Seventeenth-century artworks, and especially still life paintings, frequently showed brightly coloured tulips: this detail prompts us to recall the incredible Dutch phenomenon that was called tulipomania and which disrupted many aspects of economical and social life during the third and fourth decades of the seventeenth century.

The plant reached Europe secretly from Turkey in 1544 with the help of diplomat Ogier Ghislain de Busbecq; initially the flowers were a single colour, but collectors went wild over the new shapes and the striped and variegated breeds with multicoloured marbling developed in European greenhouses. One of the most famous promoters with a passionate love of tulips, was the French-Dutch botanist, Charles de L’Escluse (Clusius), who was also a renowned author.

Within a few decades the increasing demand for tulip bulbs raised the cost out of all proportion to the point that in 1624, certain varieties became prohibitive in price. The variety known as Semper Augustus, illustrated by the painter Franciscus De Geest in the famous florilegium Hortus Amoenissimus, published in 1668, exceeded the value of all the others, to the point where three bulbs could reach a price of 30,000 florins, almost the price of a house on the canals in Amsterdam!

Payment could often be made in merchandise instead of cash. The Viceroi tulip could be exchanged for (dicunt !): 2,500 florins, plus 2 cartloads of wheat, 2 cartloads of rye, 4 fatted oxen, 8 fatted pigs, 12 fatted sheep, 2 barrels of wine, 4 barrels of beer, 1000 pounds of cheese, a bed, a silver goblet and various garments. Certain merchants sold bulbs that had only just been planted, or others that were not yet placed in the soil. In short, the equivalent of modern “futures” investments in tulips.

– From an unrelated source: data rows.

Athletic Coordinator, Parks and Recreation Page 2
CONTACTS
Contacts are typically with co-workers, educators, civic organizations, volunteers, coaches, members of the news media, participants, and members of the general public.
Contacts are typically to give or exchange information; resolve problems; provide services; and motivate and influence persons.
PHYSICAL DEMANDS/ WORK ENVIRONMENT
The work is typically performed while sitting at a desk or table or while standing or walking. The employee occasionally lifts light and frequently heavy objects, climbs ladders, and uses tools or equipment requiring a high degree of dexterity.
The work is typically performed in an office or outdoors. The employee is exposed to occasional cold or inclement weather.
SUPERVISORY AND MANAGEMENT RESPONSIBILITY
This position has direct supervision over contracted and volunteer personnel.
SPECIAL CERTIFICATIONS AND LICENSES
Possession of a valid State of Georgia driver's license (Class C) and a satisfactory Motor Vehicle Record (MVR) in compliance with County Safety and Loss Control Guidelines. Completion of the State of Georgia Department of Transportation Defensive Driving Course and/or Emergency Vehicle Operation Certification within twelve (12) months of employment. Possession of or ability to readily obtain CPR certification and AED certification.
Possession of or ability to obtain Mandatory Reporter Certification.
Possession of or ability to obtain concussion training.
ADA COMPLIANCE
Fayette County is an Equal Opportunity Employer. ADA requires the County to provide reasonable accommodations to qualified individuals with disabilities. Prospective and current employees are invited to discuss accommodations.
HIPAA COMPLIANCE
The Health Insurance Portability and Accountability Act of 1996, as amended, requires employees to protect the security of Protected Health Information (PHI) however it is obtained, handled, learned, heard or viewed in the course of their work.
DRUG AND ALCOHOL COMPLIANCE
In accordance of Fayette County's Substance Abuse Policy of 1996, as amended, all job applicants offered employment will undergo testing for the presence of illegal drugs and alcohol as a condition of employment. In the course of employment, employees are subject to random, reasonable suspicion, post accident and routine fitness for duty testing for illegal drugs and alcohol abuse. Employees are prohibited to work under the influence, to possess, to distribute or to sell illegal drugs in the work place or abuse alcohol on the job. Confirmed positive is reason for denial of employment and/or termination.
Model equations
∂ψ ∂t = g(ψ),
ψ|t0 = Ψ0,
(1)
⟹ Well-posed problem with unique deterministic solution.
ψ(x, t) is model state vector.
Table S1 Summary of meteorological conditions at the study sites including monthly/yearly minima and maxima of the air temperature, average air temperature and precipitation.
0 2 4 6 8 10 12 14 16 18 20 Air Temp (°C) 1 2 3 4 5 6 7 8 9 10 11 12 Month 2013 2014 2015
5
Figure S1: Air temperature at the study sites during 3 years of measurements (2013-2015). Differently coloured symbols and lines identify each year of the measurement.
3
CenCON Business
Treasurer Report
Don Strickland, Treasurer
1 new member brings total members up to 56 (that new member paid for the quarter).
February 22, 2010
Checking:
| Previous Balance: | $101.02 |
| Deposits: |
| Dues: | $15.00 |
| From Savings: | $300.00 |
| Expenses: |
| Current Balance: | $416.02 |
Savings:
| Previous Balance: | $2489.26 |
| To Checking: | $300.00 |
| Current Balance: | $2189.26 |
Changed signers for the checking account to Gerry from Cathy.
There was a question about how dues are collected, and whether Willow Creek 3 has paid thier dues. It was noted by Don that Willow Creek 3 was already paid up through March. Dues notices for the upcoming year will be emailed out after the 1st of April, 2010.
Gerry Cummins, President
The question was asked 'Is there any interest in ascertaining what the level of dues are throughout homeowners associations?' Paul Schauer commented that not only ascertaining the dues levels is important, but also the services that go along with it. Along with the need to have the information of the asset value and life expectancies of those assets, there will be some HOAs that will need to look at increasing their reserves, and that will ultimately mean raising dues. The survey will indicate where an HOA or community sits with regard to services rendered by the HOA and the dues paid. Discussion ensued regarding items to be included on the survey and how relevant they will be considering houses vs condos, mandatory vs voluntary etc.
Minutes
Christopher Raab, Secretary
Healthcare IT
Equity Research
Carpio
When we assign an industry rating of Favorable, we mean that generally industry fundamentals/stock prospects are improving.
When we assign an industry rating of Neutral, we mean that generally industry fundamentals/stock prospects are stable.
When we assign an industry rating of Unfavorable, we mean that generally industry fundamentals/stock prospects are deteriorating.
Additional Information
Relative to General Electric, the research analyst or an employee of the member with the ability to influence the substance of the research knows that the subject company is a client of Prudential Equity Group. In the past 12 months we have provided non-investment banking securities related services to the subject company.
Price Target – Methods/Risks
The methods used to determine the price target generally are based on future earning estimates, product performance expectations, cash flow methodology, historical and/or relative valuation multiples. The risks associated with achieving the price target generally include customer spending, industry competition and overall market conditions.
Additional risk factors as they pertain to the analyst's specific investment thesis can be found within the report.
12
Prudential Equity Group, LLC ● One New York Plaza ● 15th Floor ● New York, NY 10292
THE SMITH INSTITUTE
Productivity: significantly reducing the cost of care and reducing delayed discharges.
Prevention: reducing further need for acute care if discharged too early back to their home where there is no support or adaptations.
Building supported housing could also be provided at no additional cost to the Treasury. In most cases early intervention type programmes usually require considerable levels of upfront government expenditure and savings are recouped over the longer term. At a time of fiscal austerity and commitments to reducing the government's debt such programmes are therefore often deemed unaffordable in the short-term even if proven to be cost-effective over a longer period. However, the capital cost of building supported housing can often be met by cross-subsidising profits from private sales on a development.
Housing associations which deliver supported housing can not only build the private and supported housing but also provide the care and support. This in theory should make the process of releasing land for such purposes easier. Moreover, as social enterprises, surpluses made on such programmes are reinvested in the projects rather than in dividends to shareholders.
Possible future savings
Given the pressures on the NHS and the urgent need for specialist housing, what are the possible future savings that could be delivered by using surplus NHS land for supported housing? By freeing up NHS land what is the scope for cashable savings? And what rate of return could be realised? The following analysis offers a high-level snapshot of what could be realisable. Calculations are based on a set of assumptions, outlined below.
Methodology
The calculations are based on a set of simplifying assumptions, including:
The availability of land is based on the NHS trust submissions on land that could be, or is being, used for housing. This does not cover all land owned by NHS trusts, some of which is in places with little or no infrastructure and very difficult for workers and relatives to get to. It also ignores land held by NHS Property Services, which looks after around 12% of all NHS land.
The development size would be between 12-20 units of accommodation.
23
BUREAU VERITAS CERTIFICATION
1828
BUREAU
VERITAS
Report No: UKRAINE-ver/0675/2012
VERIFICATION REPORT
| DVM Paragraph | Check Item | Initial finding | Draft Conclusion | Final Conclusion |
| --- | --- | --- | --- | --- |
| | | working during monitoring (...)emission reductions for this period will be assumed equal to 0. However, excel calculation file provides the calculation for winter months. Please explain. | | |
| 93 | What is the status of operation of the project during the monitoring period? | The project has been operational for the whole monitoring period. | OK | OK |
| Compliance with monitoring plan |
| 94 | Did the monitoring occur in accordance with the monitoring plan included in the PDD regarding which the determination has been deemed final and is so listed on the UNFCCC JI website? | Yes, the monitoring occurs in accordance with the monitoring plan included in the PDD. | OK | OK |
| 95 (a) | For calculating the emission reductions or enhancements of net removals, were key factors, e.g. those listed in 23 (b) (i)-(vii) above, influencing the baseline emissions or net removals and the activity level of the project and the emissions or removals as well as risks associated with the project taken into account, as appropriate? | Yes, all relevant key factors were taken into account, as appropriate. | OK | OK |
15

All this led to such a level of speculation that many people sold their homes and land to buy tulips; a government intervention became necessary to rein in this excessive behaviour, especially in 1637. In April of that year the Dutch government declared all speculative contracts invalid, and fixed a set maximum price of 50 florins per bulb: prices plummeted and a large number of investors were ruined. Evidence of this widespread frenzy is shown in the famous painting by Jan Brueghel the Younger, entitled A Satire of Tulip Mania (1640): a biting satire that depicts a world populated with monkeys engrossed with tulips.

As well as the florilegium by Franciscus De Geest, which is an authentic hand-crafted masterpiece composed of two hundred pages of flower illustrations in watercolours, a large number of authors also included the brightly coloured tulips in their botanical texts: those with a passion for illustrations and antique phytography will be fascinated with the herbals by the naturalists Basilius Besler (Hortus Eystettensis, 1613), Rembert Dodoens, who was the first to employ the term “tulipa” (Florum et Coronarium Odoratumque Nonnullarum in 1568 and Cruydt-Boeck in 1571); from the same period is a publication by Mattia L’Obel (Kruidt-boeck). The earlier work Catalogus plantarum by Conrad Gesner, a scholar from the early sixteenth century, was not published until two hundred years later, while it is believed that the first to describe the tulip was Valerius Cordus, in an appendix in a book printed in 1561: Annotationes in Pedacii Dioscoridis de Materia medica libros V .

The Flemish diplomat Ogier Ghiselin de Busbecq, ambassador to Ferdinand I at the Turkish Court of Suleiman the Magnificent, who was the first to bring tulips to Vienna, described the flower in his famous and popular book: Legationis turcicae epistolae quatuor (1581).

An extremely important role was played by Carolus Clusius in his Rariorum aliquot stirpium per Hispanias observatarum historia (1576), again in his Pannonias observatorum Historiae (1583) and his Rariorum plantarum historia; Clusius was one of the leading tulip producers in Leiden and had developed an important collection as early as 1591, placing bulbs from Turkey on the market at very high prices.

The early seventeenth century saw the rise of numerous famous botanists and artists: one who deserves to be mentioned was Crispijin van de Passe with his Den blom-hof and l’Hortus floridus (both published in 1614).

With their beautifully coloured illustrations, all of these authors helped to contribute towards igniting the passion for the tulip which within a few years led to a frenzy all over Holland and a part of Europe.